7.3. You shall disclose and clearly indicate in any and all of Your materials bearing the Intellectual
Property, that You are not affiliated with IHR.
8. AMENDMENTS AND WAIVERS
8.1. IHR may revise, update, or amend this Agreement from time to time in its sole discretion. All
amendments are effective immediately when IHR post them on the Website, and apply to any access to the
Website and use of the Intellectual Property thereafter. Your continued use of the Website and the
Intellectual Property following the posting of the amended Agreement shall mean that You accept and
agree to the amendment.
8.2. The failure by any party to insist upon performance of any provision will not be construed as a
waiver or relinquishment of the right to insist upon strict performance of the same provision at any
other time, or any other provision of this Agreement.
In the event of conflict between the terms of this Agreement and any other agreement between You and IHR,
it is understood and agreed that the terms of the other agreement shall govern and control Your rights
and obligations regarding the use of the Intellectual Property.
10.1. Your obligations pursuant to this Agreement shall survive the termination of this Agreement.
11. GOVERNING LAW AND JURISDICTION
This Agreement shall be governed by Florida law and by the federal law, including trademark laws, of the
United States without regard to conflict of laws. Any dispute, controversy, or claim arising out of,
relating to or in connection with this Agreement, including any question regarding its existence,
validity or termination, or regarding a breach of this Agreement, shall be referred to and settled by
arbitration under and in accordance with the Rules of Arbitration of the International Chamber of
Commerce (the "ICC Rules"), as amended and in effect on the date that request for arbitration is filed.

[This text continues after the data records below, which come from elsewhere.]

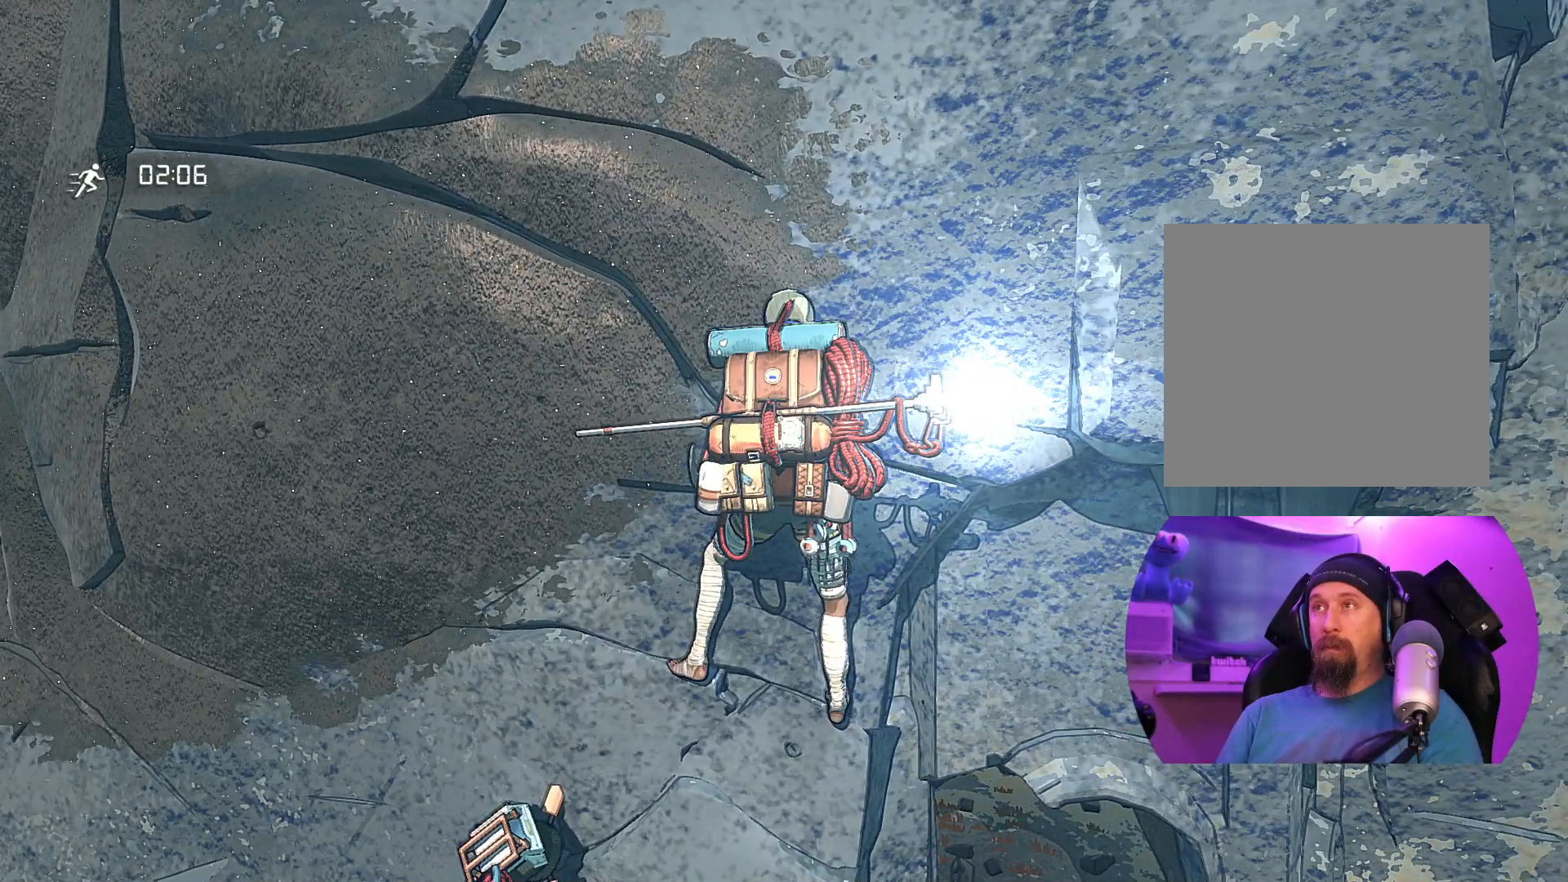
{"buttons": [], "left_stick": "center", "right_stick": "center", "events": []}
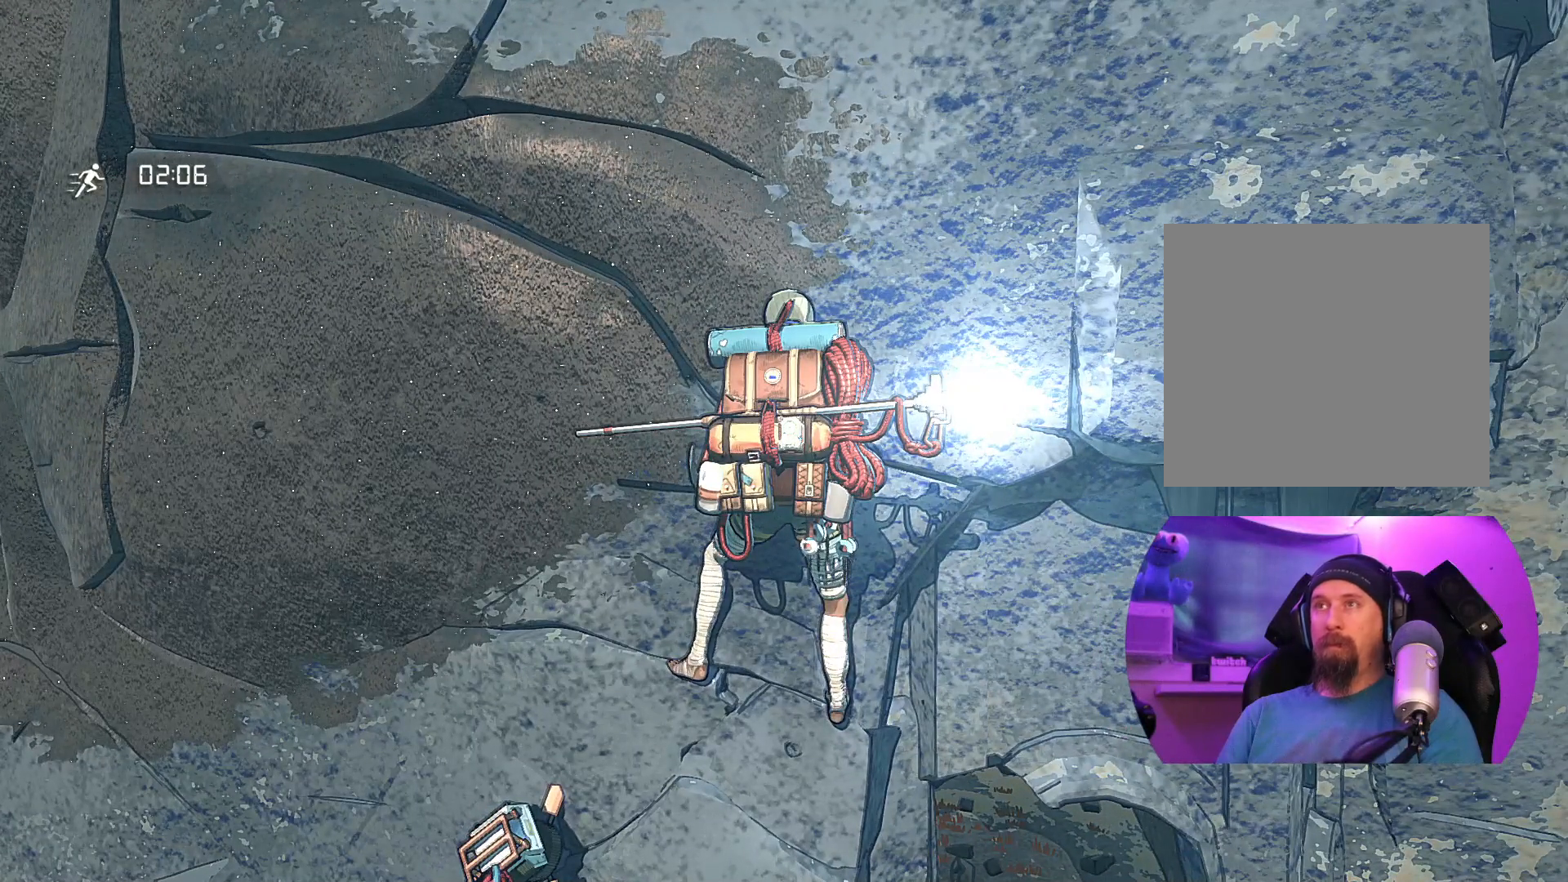
{"buttons": ["DPAD_UP"], "left_stick": "center", "right_stick": "center", "events": [[167, "DPAD_UP", "down"]]}
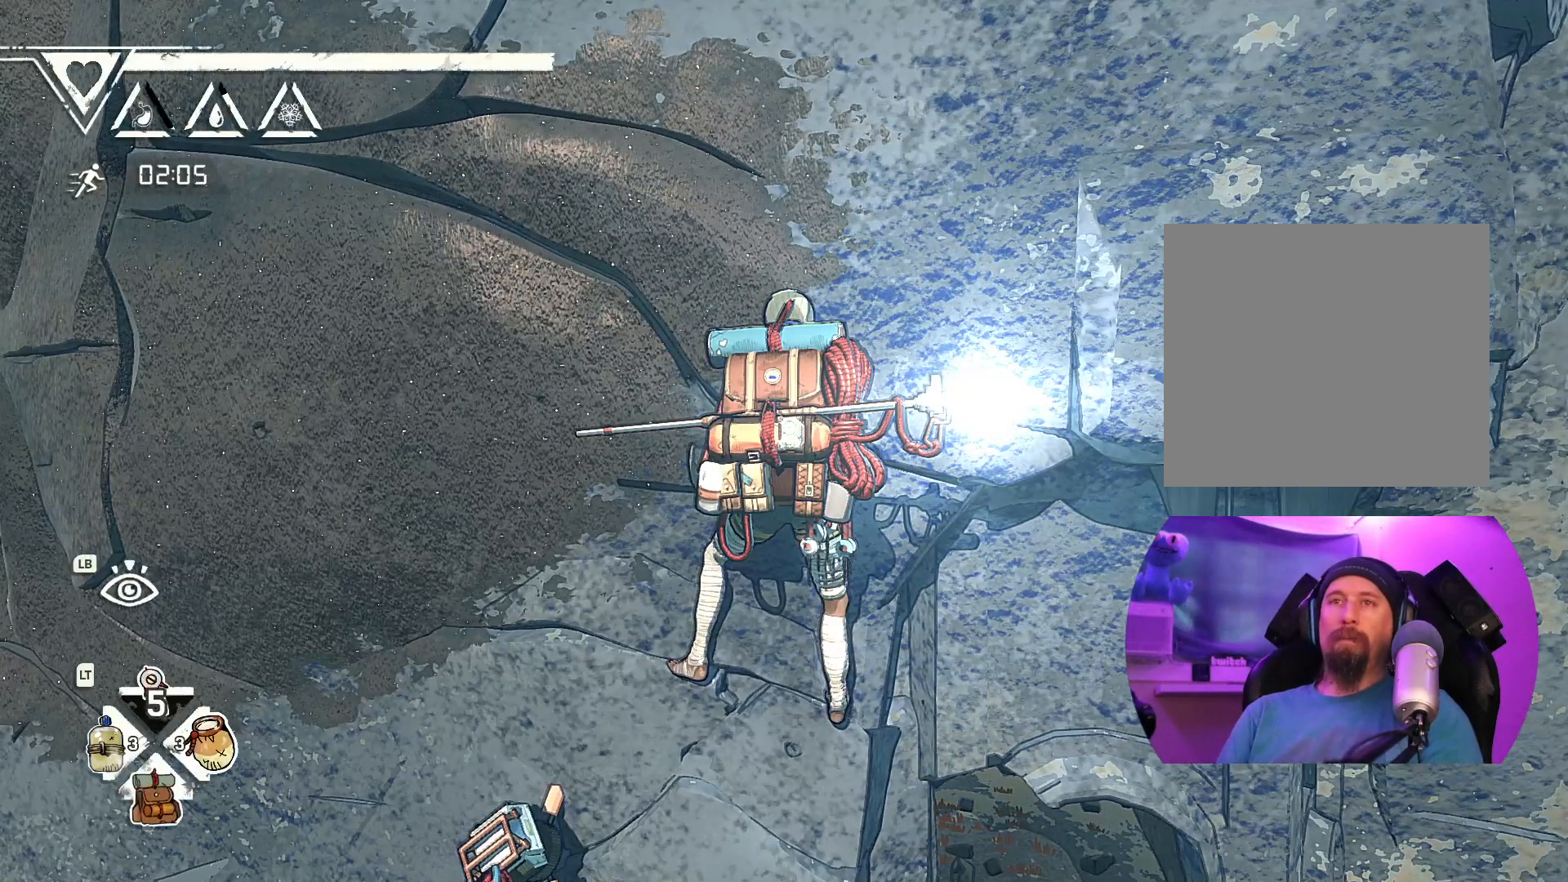
{"buttons": [], "left_stick": "center", "right_stick": "center", "events": [[300, "DPAD_UP", "up"]]}
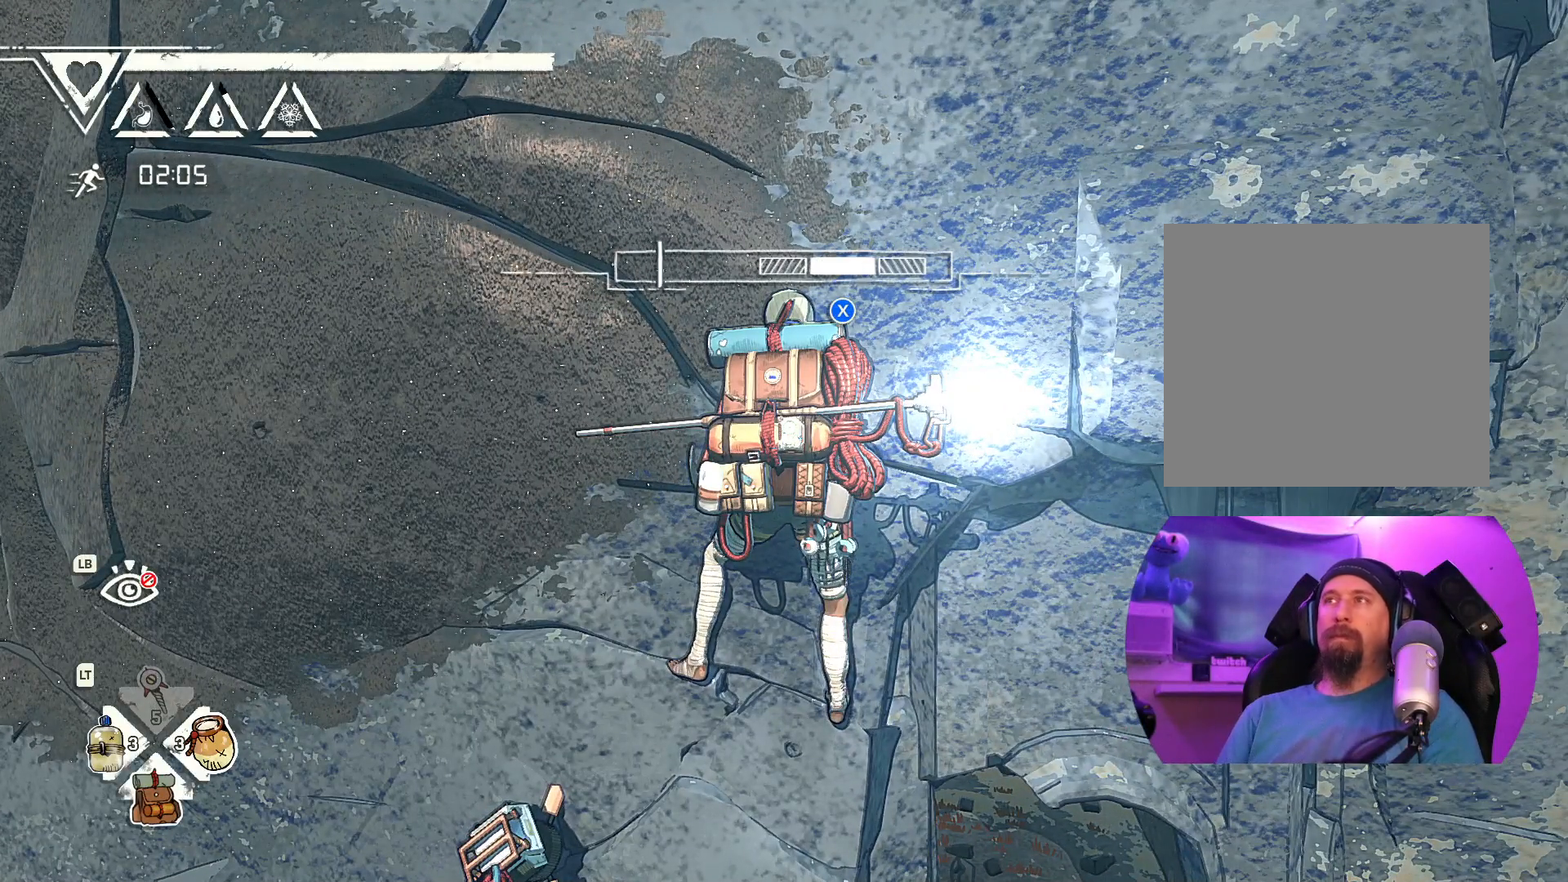
{"buttons": [], "left_stick": "center", "right_stick": "center", "events": []}
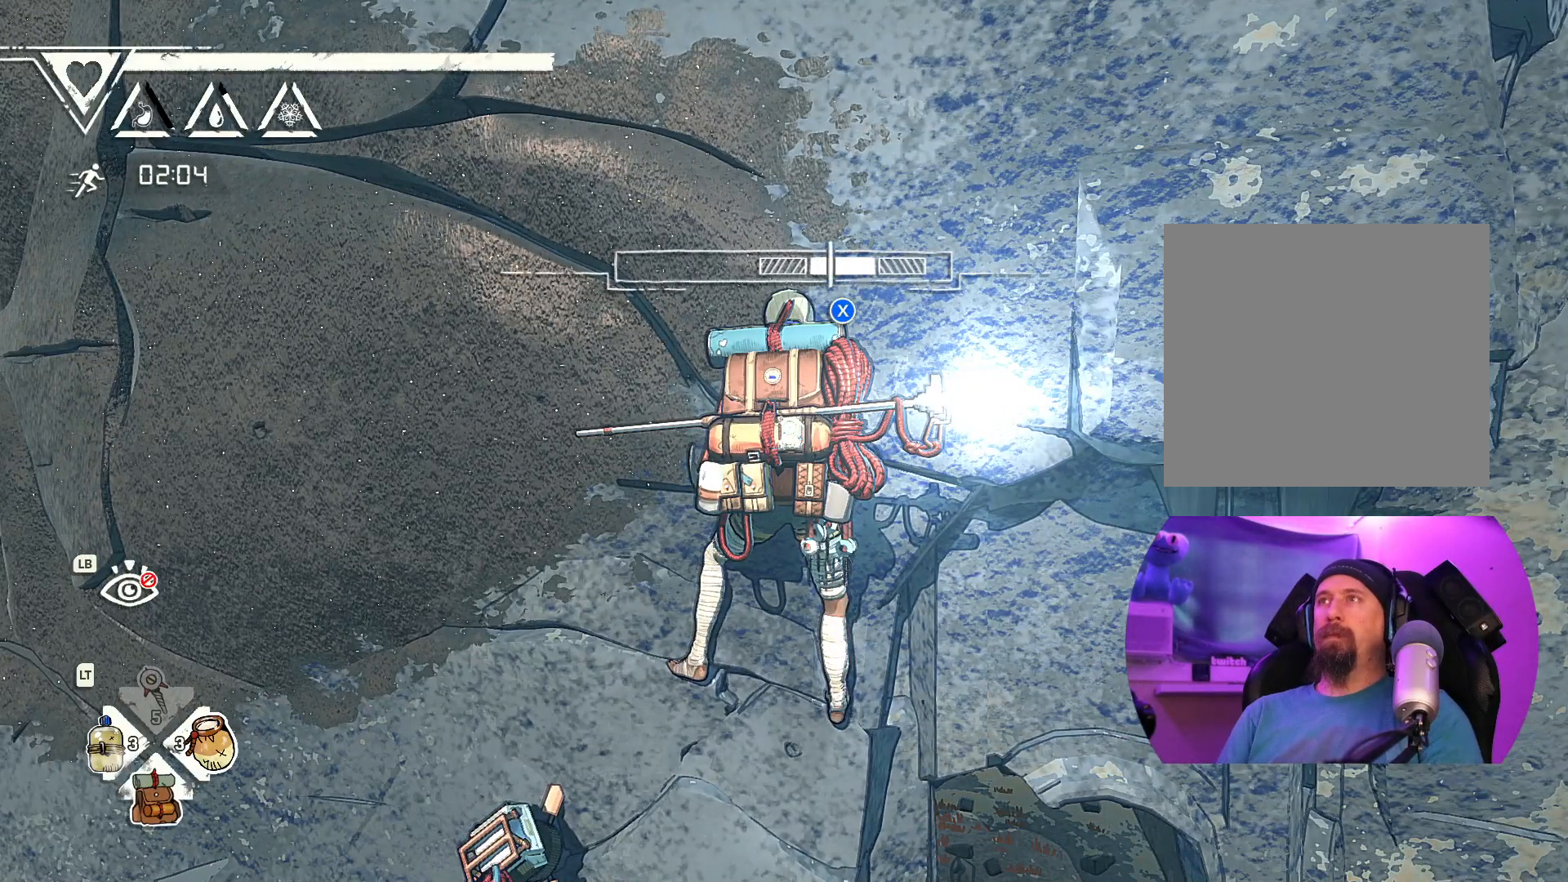
{"buttons": [], "left_stick": "center", "right_stick": "center", "events": [[67, "X", "down"], [133, "X", "up"]]}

Each party hereto consents to such arbitration as the sole and exclusive method of resolving any such
dispute. Notwithstanding the foregoing, nothing in this Agreement shall prevent either party from
seeking provisional measures (including requests for injunctive relief) from any court of competent
jurisdiction, and any such request shall not be deemed incompatible with the agreement to arbitrate or a
waiver of the right to arbitrate. The arbitration proceeding will take place in Miami, Florida and be
conducted in the English language. The arbitration will consist of one (1) arbitrator appointed by the
International Court of Arbitration pursuant to the ICC Rules. The arbitrator shall award to the
prevailing party, if any, as determined by the arbitrators, its costs and expenses, including attorneys'
fees. The award of the arbitrator shall be final and binding on the parties thereto. Judgment upon any
arbitral award rendered may be entered and a confirmation order sought in any court having jurisdiction
thereof. For purposes of any proceeding to enforce this arbitration agreement, for provisional measures
or to enforce or confirm an award of the arbitrator, each party hereby expressly submits to the
non-exclusive jurisdiction of the courts of the State of Florida.
EACH PARTY HEREBY KNOWINGLY, VOLUNTARILY, AND INTENTIONALLY WAIVES ANY RIGHTS IT MAY HAVE TO A TRIAL BY
JURY IN RESPECT OF ANY SUCH ACTION OR PROCEEDING.